Его среди нас нет | страница 36
С удивлением, даже с огромным удивлением Сережа заметил, что многие этого вовсе не помнят: ну, было и было — подумаешь!
Потом, конечно, вспомнили.
— Опоздала минут на пять, — отчеканила Таня. — Так зачем же ей было идти в учительскую?
— За журналом! — крикнул Тренер и сам на себя удивился, как бывает, когда приходишь в комнату смеха, где кривые зеркала. Иным смешно, а ты глядишь — и странно видеть себя с такой дикой рожей. Вот и Тренеру-Гарьке стало странно, что он сморозил этакую глупость.
Но Садовничья для наглядности не стала издеваться над ним. А сказала — опять всему классу:
— А ведь за журналом специально был послан Годенко! Так зачем же она в учительскую бегала? Представьте: сперва на четвертый этаж, потом обратно на третий. А время урока идет. И любой ее может спросить: вы почему не с классом?
Ух, как она говорила! Словно Алена Робертовна была уже не учительницей, а просто как все они — как Годенко, как любой. Сереже неловко стало. Так нам всегда бывает неловко, если человека ругают за глаза… Ну так встань, чего же ты! Не решился против Тани…

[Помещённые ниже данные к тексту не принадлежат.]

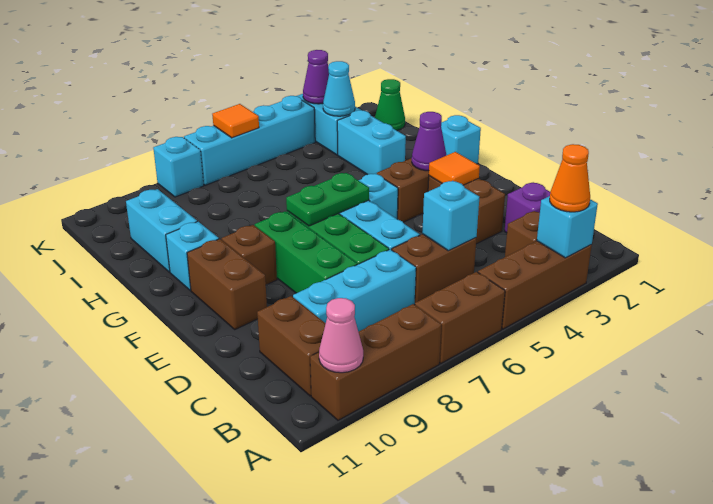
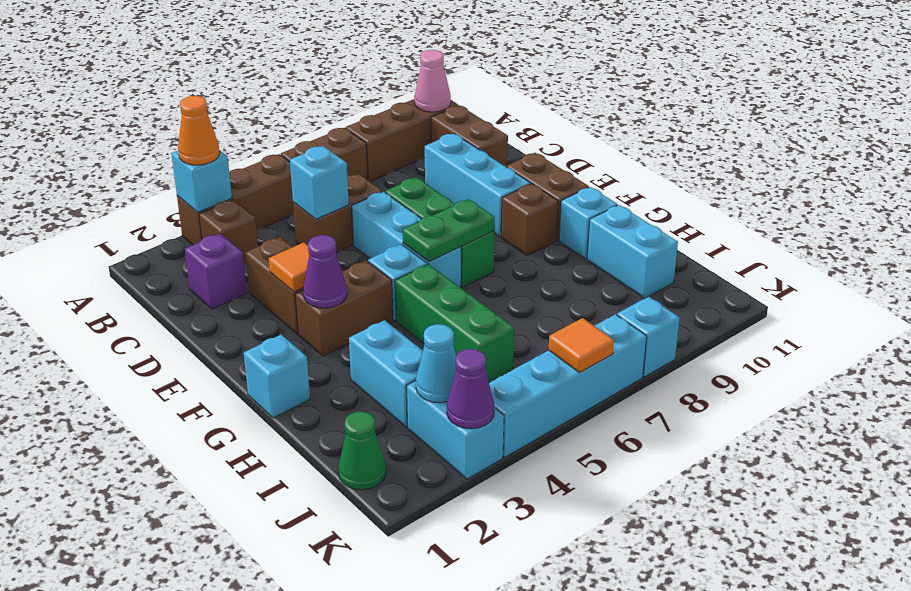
cyan 1x3 brick [293,249,416,332] -> cyan 1x3 brick turned to [425,133,531,237]
green 1x3 brick [255,211,357,293] -> green 1x3 brick moved to [395,264,514,382]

— Но ведь Алена же сказала: «Я видела журнал в учительской», — звонко и повелительно произнесла Серова.
— Прибежала, посмотрела на журнал и опять бегом в класс? — Таня засмеялась. И жутковатый это получился смех — холодный, безжалостный. Наступила тишина.
Вдруг поднялась Самсонова. Сережа обратил внимание на то, как она бледна.
— Ты что хочешь сказать-то?!
— Ничего… Только одно. Вину Годенко нельзя считать полностью доказанной.
Так эти двое почему-то и остались у Сережи в памяти. Весь класс сидит. А они стоят — прямые, каменные и смотрят друг другу в глаза. Самсонова здоровенная, почти настоящая тетя. А Таня хотя и поменьше, но зато решительность — как у летящей в цель пули.
Не долго прожила эта странная сцена. Опомнившись, Серова вскочила — чтоб и ей тоже оказаться позаметней:
— В таком случае, я предлагаю…
Договорить ей не дали. Или, может, ей и нечего было договаривать. Потому что уж очень легко она уступила Годенке.
Сперва Гришка рванулся выйти к доске — для торжественности, что ли? Но вдруг почувствовал, что это нелепо. И остановился посреди класса в проходе — пугало пугалом.
И, поняв, что через секунду он вообще ни на что не решится или кто-нибудь что-нибудь брякнет — и тогда придется орать, а то и драться, Гришка заговорил, обрывая свою речь на каждом слове, будто стрелял из пистолета:
— Я сам докажу свою невиновность. И кончайте… развлечения!